Extract every line of the listing that contains the word "previsível".

=== Dataset records ===

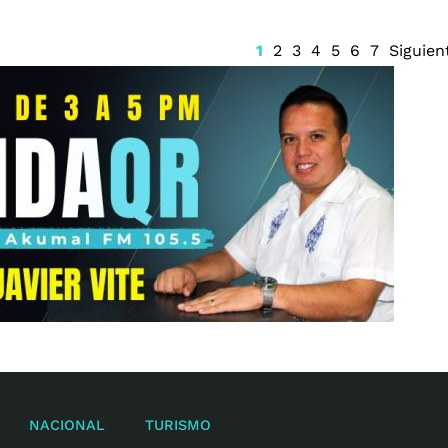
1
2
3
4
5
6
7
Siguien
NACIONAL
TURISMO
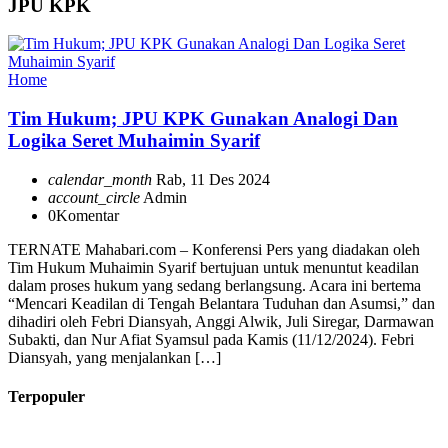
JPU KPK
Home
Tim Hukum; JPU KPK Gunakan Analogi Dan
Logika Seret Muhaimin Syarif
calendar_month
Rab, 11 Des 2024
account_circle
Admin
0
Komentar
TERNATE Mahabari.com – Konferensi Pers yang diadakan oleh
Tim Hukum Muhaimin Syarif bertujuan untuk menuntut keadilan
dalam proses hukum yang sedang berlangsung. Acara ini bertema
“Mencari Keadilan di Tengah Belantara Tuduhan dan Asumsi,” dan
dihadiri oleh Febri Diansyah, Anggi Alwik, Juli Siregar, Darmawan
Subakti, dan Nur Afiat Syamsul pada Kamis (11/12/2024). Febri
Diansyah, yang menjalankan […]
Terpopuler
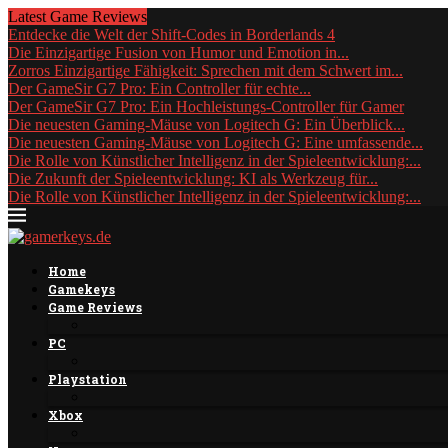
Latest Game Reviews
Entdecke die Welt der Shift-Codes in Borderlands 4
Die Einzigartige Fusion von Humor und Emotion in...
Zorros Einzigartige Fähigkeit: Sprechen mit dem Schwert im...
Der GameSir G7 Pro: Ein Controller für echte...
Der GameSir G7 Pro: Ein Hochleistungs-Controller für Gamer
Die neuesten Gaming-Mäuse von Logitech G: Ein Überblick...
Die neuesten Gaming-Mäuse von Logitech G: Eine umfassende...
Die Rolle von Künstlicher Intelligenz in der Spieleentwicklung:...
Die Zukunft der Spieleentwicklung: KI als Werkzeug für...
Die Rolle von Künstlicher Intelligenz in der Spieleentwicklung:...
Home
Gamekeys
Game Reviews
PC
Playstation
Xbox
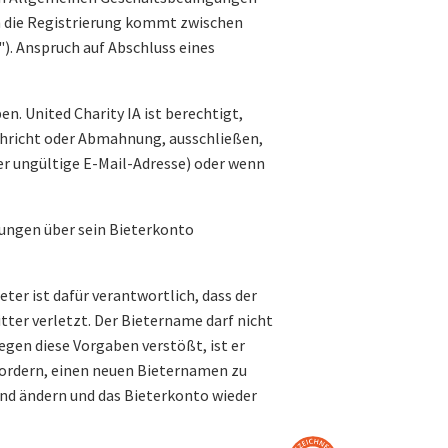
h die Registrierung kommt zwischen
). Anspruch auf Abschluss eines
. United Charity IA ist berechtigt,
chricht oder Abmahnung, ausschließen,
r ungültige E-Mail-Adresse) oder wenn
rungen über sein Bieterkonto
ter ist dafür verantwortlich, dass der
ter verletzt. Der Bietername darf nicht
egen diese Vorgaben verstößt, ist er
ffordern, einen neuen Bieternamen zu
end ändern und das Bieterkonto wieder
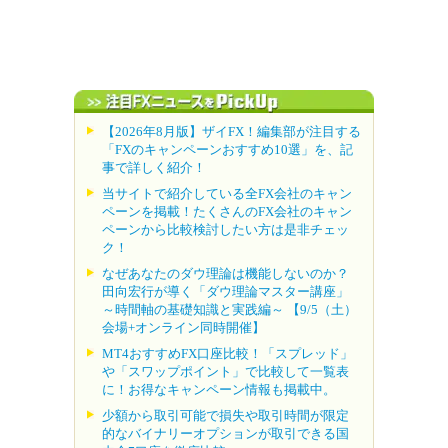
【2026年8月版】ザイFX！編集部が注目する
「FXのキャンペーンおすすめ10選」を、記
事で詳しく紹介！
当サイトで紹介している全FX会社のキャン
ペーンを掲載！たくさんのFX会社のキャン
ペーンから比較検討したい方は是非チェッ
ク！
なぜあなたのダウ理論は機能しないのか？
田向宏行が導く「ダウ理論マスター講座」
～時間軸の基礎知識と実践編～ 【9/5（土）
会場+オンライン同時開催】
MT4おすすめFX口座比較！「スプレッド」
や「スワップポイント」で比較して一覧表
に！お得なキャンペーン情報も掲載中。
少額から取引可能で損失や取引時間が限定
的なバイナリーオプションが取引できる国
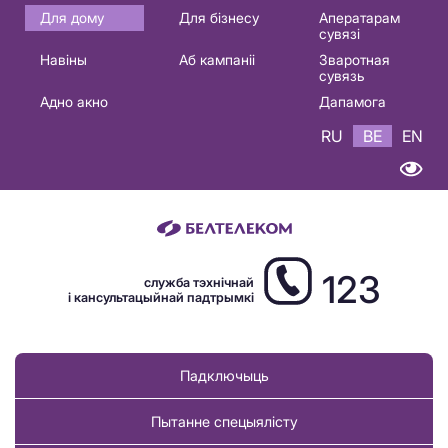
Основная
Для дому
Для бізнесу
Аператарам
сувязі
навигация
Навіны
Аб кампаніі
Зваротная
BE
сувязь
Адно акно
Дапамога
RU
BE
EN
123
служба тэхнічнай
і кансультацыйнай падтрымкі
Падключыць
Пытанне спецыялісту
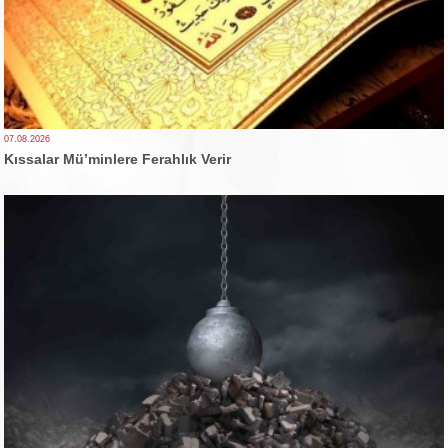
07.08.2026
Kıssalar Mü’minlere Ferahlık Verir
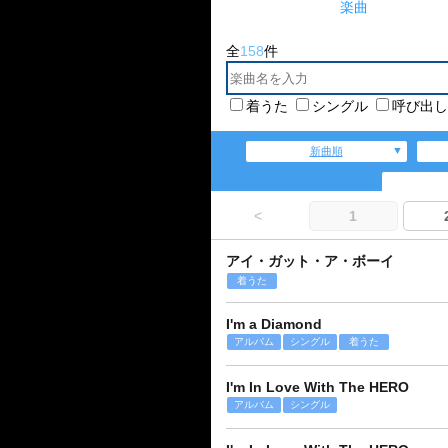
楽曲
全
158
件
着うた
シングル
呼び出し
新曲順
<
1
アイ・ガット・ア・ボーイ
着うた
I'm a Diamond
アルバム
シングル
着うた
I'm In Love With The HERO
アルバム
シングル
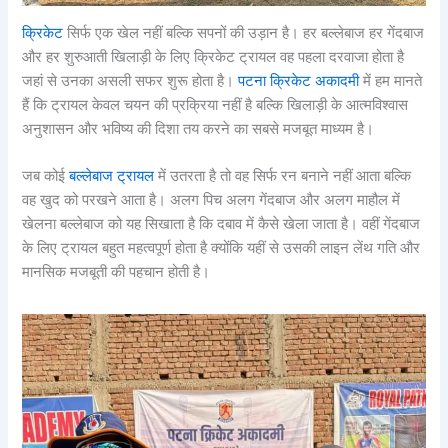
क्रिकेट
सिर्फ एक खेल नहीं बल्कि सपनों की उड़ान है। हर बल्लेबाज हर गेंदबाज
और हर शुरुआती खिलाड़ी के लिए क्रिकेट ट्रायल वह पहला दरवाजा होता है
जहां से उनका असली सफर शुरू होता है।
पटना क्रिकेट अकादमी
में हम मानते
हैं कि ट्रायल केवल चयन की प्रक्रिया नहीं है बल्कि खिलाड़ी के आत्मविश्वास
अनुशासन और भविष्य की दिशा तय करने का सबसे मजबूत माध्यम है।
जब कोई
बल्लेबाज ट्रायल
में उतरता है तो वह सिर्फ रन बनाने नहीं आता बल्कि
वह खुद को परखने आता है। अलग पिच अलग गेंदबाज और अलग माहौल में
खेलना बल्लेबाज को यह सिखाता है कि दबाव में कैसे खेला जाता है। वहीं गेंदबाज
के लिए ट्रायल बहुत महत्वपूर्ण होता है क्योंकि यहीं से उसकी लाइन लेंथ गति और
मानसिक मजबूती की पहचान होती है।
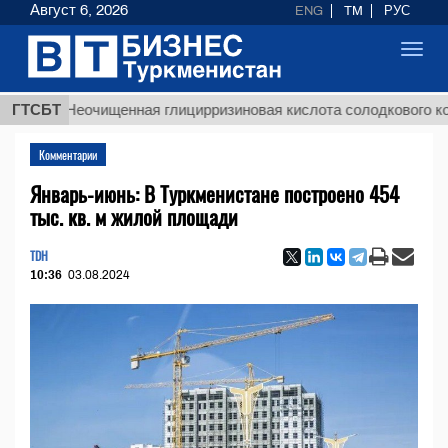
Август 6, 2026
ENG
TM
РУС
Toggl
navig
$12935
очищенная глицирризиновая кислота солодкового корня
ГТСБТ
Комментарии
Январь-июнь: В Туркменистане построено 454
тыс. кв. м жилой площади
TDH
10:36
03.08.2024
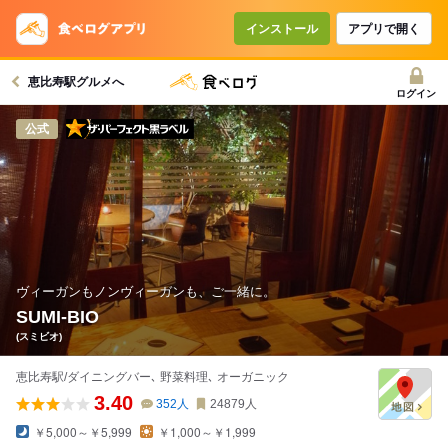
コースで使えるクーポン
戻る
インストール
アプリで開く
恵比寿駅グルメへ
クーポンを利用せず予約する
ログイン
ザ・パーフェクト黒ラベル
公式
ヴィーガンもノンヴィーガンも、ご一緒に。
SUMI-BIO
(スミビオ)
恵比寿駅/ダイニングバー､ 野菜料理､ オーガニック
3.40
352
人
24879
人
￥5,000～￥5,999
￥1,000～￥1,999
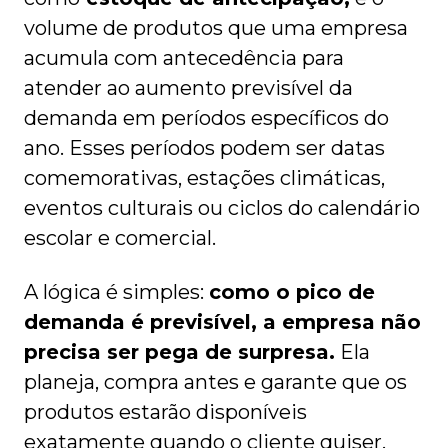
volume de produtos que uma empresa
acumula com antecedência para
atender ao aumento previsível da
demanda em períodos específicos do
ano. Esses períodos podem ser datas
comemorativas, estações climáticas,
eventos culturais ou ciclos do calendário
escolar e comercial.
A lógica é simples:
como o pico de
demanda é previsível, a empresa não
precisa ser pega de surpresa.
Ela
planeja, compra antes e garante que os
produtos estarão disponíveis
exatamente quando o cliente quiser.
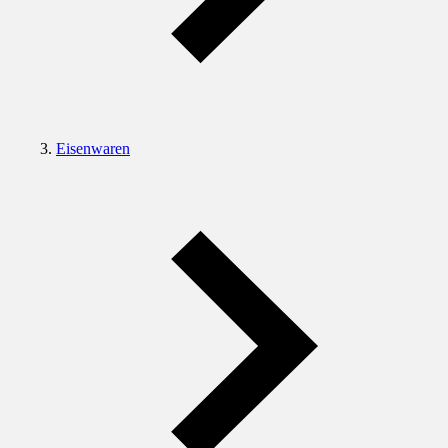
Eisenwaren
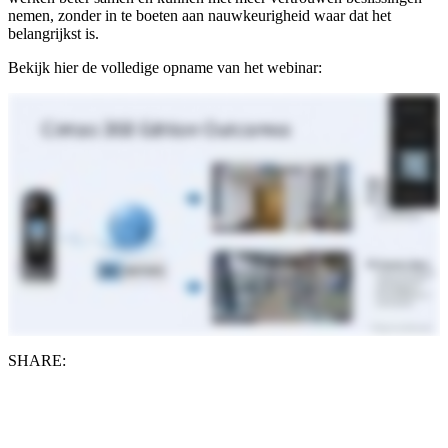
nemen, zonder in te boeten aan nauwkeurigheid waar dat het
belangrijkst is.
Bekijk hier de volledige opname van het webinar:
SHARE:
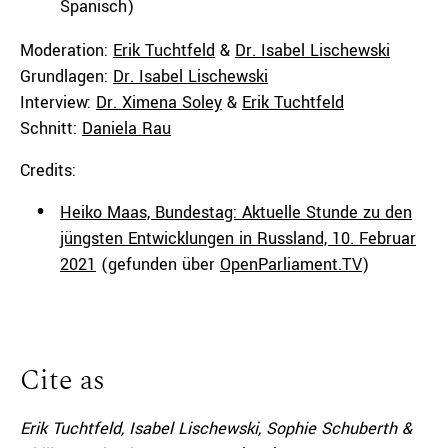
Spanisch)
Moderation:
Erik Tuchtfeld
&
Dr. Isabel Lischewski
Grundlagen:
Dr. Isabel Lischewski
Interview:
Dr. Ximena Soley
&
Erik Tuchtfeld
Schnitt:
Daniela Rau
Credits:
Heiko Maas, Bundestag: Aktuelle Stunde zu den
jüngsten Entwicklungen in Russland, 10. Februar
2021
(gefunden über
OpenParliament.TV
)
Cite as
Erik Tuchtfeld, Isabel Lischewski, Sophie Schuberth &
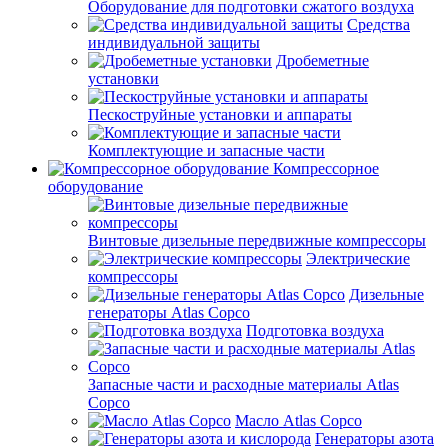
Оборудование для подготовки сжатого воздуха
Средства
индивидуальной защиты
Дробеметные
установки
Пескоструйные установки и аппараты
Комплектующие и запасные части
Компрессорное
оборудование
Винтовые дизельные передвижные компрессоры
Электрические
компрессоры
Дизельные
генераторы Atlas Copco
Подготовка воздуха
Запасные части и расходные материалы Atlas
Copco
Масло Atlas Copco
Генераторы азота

===

### Answer to the exercise
atender ao aumento previsível da
demanda é previsível, a empresa não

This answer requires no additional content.